_EXTRAIT DE PAGE_

Action terrestre future, EMAT, septembre 2016.

 

Depuis 2014 se tient chaque année, sous l’égide de la Convention sur certaines armes classiques (ou «CCW» pour Convention on Certain Conventional Weapons)[1], une réunion d’experts portant sur les systèmes d’armes létaux autonomes (SALA).

 

La CCW a pour but d’interdire ou de limiter l’emploi de certains types particuliers d’armes qui sont réputés infliger des souffrances inutiles ou injustifiables aux combattants, ou frapper sans discrimination les civils. Il s’agit d’une convention-cadre à laquelle ont été annexés cinq protocoles relatifs aux éclats non localisés, aux mines, pièges et autres dispositifs, aux armes incendiaires, aux armes laser aveuglantes et aux restes d’explosifs de guerre.

La dernière réunion d’expert portant sur les SALA s’est tenue du 11 au 15 avril 2016 autour de délégations diplomatiques et d’organisations non-gouvernementales (ONG) telles que le Comité international de la Croix-Rouge (CICR), Human Rights Watch ou encore l’International Committee for Robot Arms Control (ICRAC). La mission de ce groupe d’experts, présidé par Michaël Biontino, représentant permanent de l’Allemagne auprès de la Conférence du désarmement était «d’approfondir la discussion sur les questions en lien avec l’émergence des technologies dans le domaine des SALA, dans le contexte et à la lumière de la CCW»[2].

 

En décembre 2016, lors de la cinquième conférence des parties chargée de l’examen de la CCW, une recommandation a été adoptée visant à la création dès 2017 d’un groupe d’experts gouvernementaux chargés d’«explorer et de faire des recommandations concernant l’émergence des technologies dans le domaine des SALA». Ce groupe devra notamment prendre en considération deux questions principales: la définition des SALA et l’application du droit des conflits armés dans le contexte d’utilisation des SALA[3].

 

Cette décision marque la volonté de nombreux États de régir l’emploi de systèmes d’armes autonomes sur les théâtres d’opération.

 

Tentative d’identification de critères de définition d’un SALA

 

Qualifié de «robot soldat» ou «robot tueur», le droit international ne définit pas ce qu’est un SALA. Lors de la réunion d’expert d’avril 2016, plusieurs définitions ont été proposées.

 

Le Vatican définit un «système d’arme autonome» comme un «système d’arme capable d’identifier, de sélectionner et de déclencher une action sur une cible sans intervention humaine»[4].

_PARTIE DONNÉES_

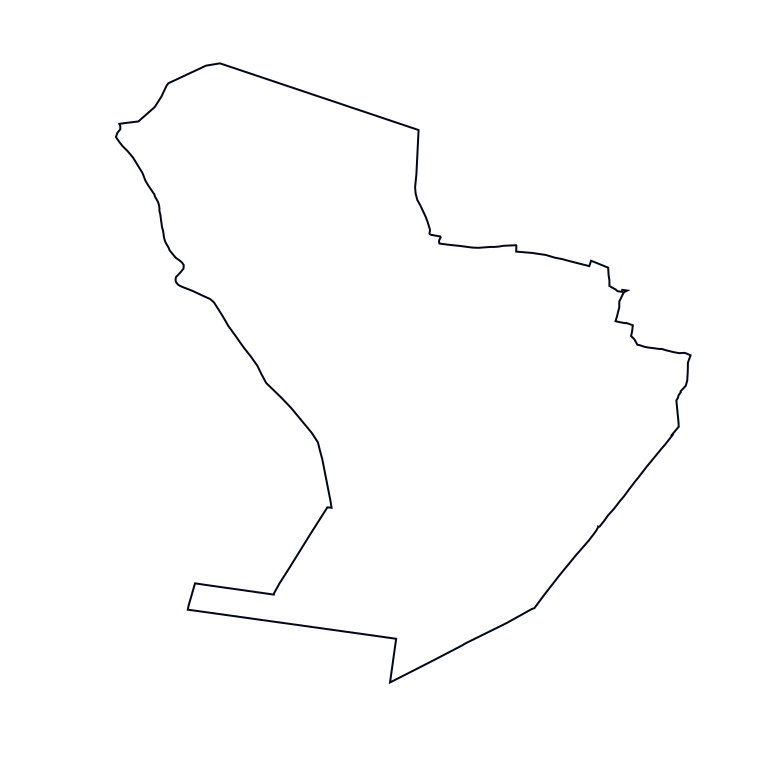 the district of San Pedro Comitancillo, Oaxaca, Mexico, rotated 98°
{"feature_id": "50627088B8871581884513", "entity_name": "San Pedro Comitancillo", "entity_type": "district", "adm_level": 2, "iso_a3": "MEX", "parent_name": "Mexico", "parent_adm1": "Oaxaca", "projection": "equal_earth", "projection_center": [-95.171, 16.462], "detail": "fine", "context": "isolated", "style": "outline", "palette": "ink", "viewbox_px": 768, "rotation_deg": 98, "n_neighbors": 0, "source": "geoboundaries", "source_scale": "gbopen_adm2", "svg_char_len": 2853}
<svg xmlns="http://www.w3.org/2000/svg" viewBox="0 0 768 768"><g transform="rotate(98 384 384)"><path d="M158.2,663.8L161.8,677.3L163.2,682.3L165.4,681.0L168.5,680.6L172.4,683.0L176.8,683.8L181.7,679.3L185.0,675.8L189.0,670.4L194.9,663.9L208.7,652.5L215.6,648.7L219.6,645.6L227.6,638.4L227.8,638.0L230.4,636.8L232.8,634.9L235.3,633.1L238.2,631.7L241.4,630.8L244.1,630.4L247.3,629.1L250.5,628.2L253.2,627.5L256.4,626.5L259.5,625.7L262.1,624.5L264.9,623.5L268.1,622.7L271.1,621.6L274.3,620.0L279.1,616.2L281.6,614.8L285.6,610.4L286.7,609.2L288.0,607.7L289.6,604.6L291.6,601.2L294.0,598.9L297.6,598.6L301.2,600.7L303.9,602.6L307.2,604.9L310.1,604.9L312.1,604.1L314.5,601.5L315.8,597.8L318.4,586.7L321.8,575.8L324.1,567.9L326.8,563.8L333.1,558.4L339.1,553.3L348.1,546.3L358.0,536.8L366.9,528.5L375.0,520.0L383.6,511.9L391.5,506.6L399.4,500.8L412.1,483.4L420.5,472.8L425.6,467.2L431.0,461.3L437.3,454.4L442.5,448.7L451.0,441.3L458.5,438.3L467.2,434.6L507.6,420.6L513.9,418.7L514.0,422.9L543.3,436.2L580.4,452.6L595.7,459.6L606.6,463.8L607.9,463.8L607.8,528.8L607.7,543.4L631.0,546.7L634.8,546.9L634.7,477.6L634.6,336.5L678.7,336.5L653.4,300.3L631.3,269.3L630.4,268.4L628.6,265.9L603.5,229.1L586.3,206.4L585.3,204.4L585.1,203.9L569.8,195.6L549.0,183.6L527.5,170.5L512.6,160.8L511.1,159.8L510.9,159.6L508.7,158.4L506.9,157.4L504.9,156.2L504.5,156.0L502.5,154.9L499.0,153.1L496.4,152.2L495.8,151.9L495.4,152.0L495.5,151.2L495.2,150.7L494.5,150.3L489.0,147.0L483.0,143.9L475.4,138.8L467.3,134.2L461.8,130.7L454.7,126.9L445.8,121.9L441.7,119.4L438.9,117.8L436.2,116.3L433.8,114.9L429.4,112.4L409.6,100.3L404.0,96.7L397.1,92.7L394.3,91.1L394.2,91.4L394.2,91.8L385.3,86.2L381.1,87.0L359.6,92.2L356.9,91.0L355.3,90.9L353.9,90.6L350.9,89.0L350.0,89.3L343.9,85.0L338.5,84.2L329.7,84.9L320.5,86.0L312.9,84.4L312.8,85.0L311.6,88.9L311.4,91.2L312.4,95.9L312.1,101.9L311.3,109.8L310.6,113.9L310.8,115.0L311.0,115.7L311.0,122.1L311.1,127.3L310.9,131.4L309.9,136.7L309.9,138.5L305.0,142.2L302.0,146.0L297.3,145.6L291.2,145.8L289.8,152.7L290.2,153.3L290.0,158.3L289.6,163.5L284.7,162.7L275.1,161.7L269.6,162.5L259.8,159.3L257.6,156.1L257.6,161.1L259.0,161.2L259.6,161.2L259.6,165.7L258.3,167.5L255.6,174.4L250.0,175.2L245.7,176.5L245.1,176.7L237.6,178.2L233.1,196.1L238.7,197.1L237.8,205.4L236.6,216.1L235.8,223.0L235.6,223.8L235.1,232.6L233.8,241.0L233.7,241.7L233.6,255.6L234.5,271.5L228.6,272.2L228.2,272.5L230.5,284.9L232.1,290.0L232.9,293.9L233.6,298.4L236.0,309.4L236.6,315.3L236.7,327.6L237.1,338.6L237.2,348.7L235.1,349.4L233.8,349.3L230.9,348.3L230.1,348.9L229.7,358.3L229.3,359.5L228.4,360.0L225.4,359.8L223.8,360.4L216.2,364.0L211.7,366.6L201.6,373.2L197.2,376.6L191.0,379.2L184.8,380.6L171.9,381.1L127.7,385.1L89.3,591.1L93.5,604.5L116.2,639.4L118.7,640.8L129.3,644.1L129.9,644.2L141.7,649.6L158.2,663.8Z" fill="none" stroke="#020617" stroke-width="2"/></g></svg>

_EXERCICE ÉCRIT_
Recopiez sans la moindre modification le passage du texte sur les systèmes d'armes létaux autonomes qui va de « Cette décision marque » à « ont été proposées. ». Ce matériel est indépendant du texte sur les systèmes d'armes létaux autonomes.

_RÉPONSE_
Cette décision marque la volonté de nombreux États de régir l’emploi de systèmes d’armes autonomes sur les théâtres d’opération.

 

Tentative d’identification de critères de définition d’un SALA

 

Qualifié de «robot soldat» ou «robot tueur», le droit international ne définit pas ce qu’est un SALA. Lors de la réunion d’expert d’avril 2016, plusieurs définitions ont été proposées.